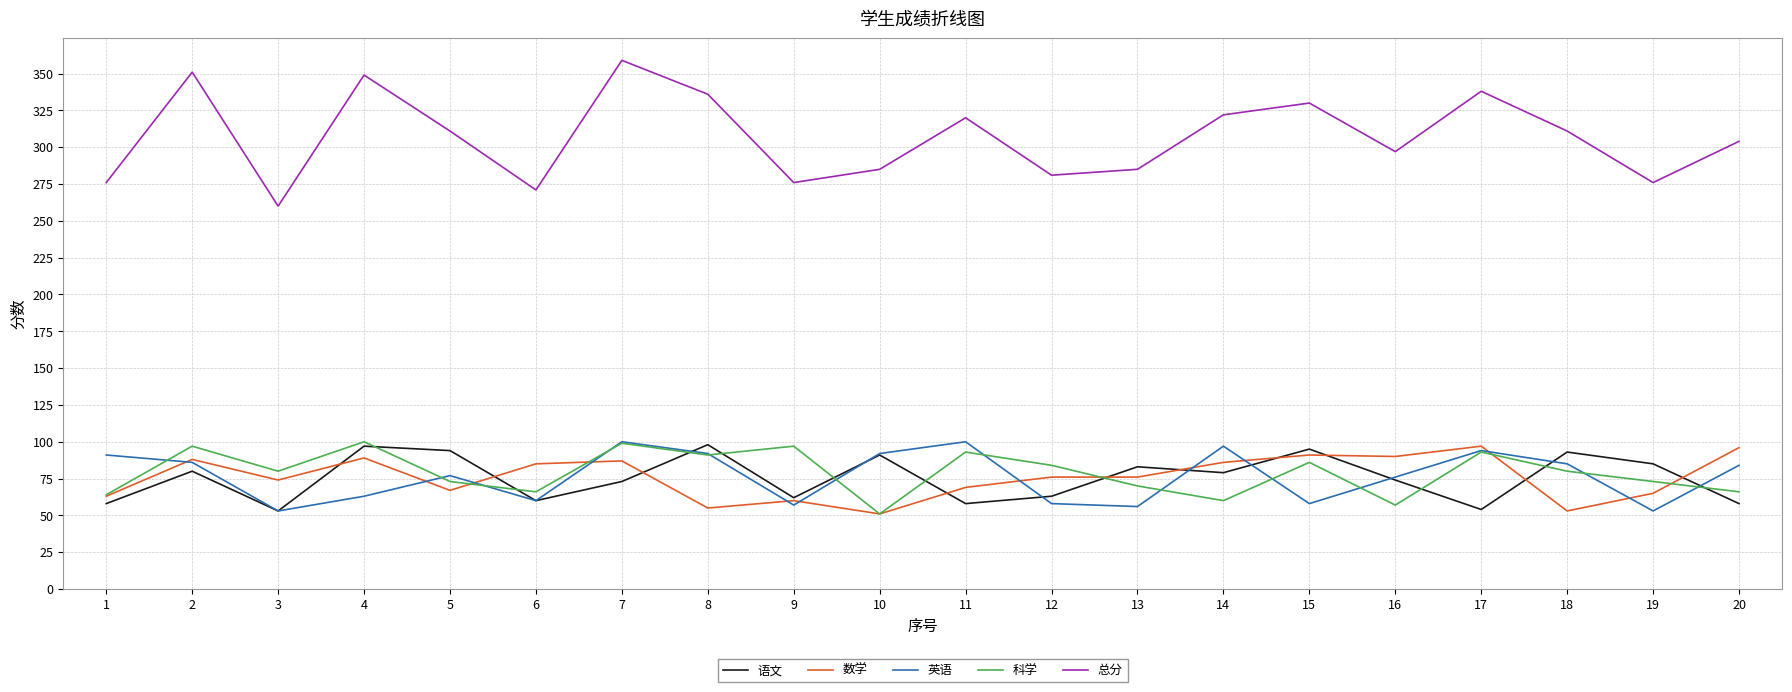

True or false: 数学 has more than 2 points higher than both neighbors.

True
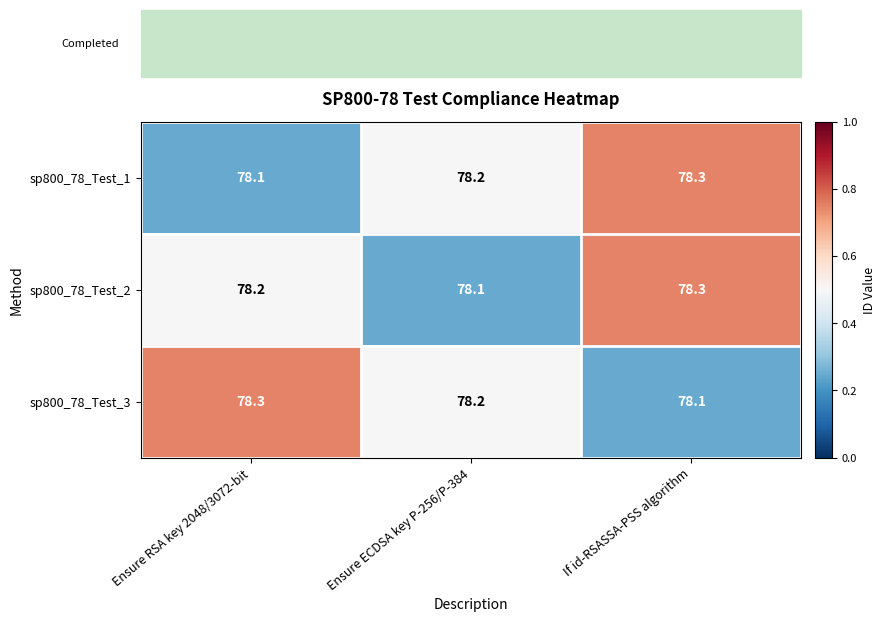

List the labels in order of sp800_78_Test_3 value, largest first.

Ensure RSA key 2048/3072-bit, Ensure ECDSA key P-256/P-384, If id-RSASSA-PSS algorithm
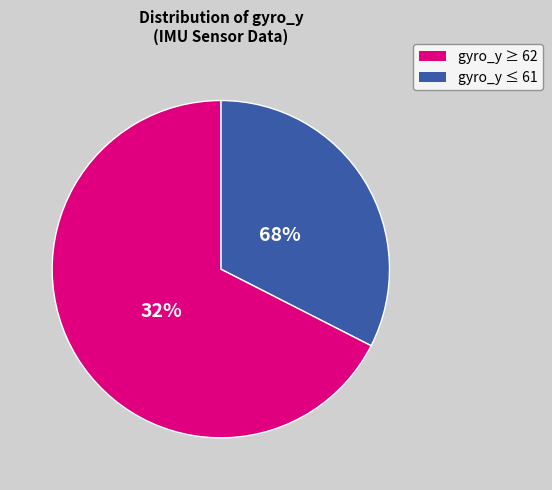

Between 64 and 62, which is larger?

64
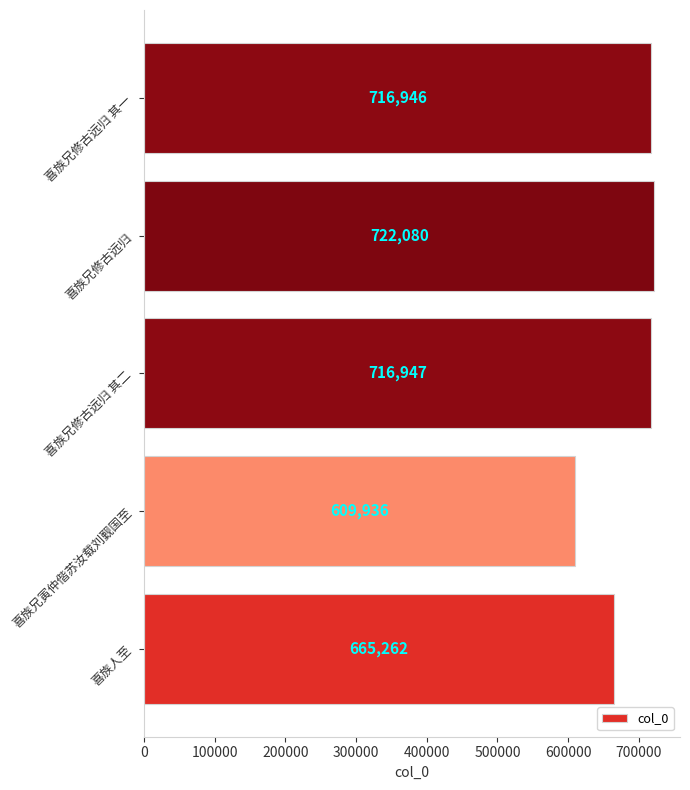

List the labels in order of value, largest first.

喜族兄修古远归, 喜族兄修古远归 其二, 喜族兄修古远归 其一, 喜族人至, 喜族兄寅仲偕苏汝载刘觐国至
--
# Exercise
Copy out every line of the entries above word for word, leaving out the pictures.

# Reply
True or false: 数学 has more than 2 points higher than both neighbors.

True

List the labels in order of sp800_78_Test_3 value, largest first.

Ensure RSA key 2048/3072-bit, Ensure ECDSA key P-256/P-384, If id-RSASSA-PSS algorithm

Between 64 and 62, which is larger?

64

List the labels in order of value, largest first.

喜族兄修古远归, 喜族兄修古远归 其二, 喜族兄修古远归 其一, 喜族人至, 喜族兄寅仲偕苏汝载刘觐国至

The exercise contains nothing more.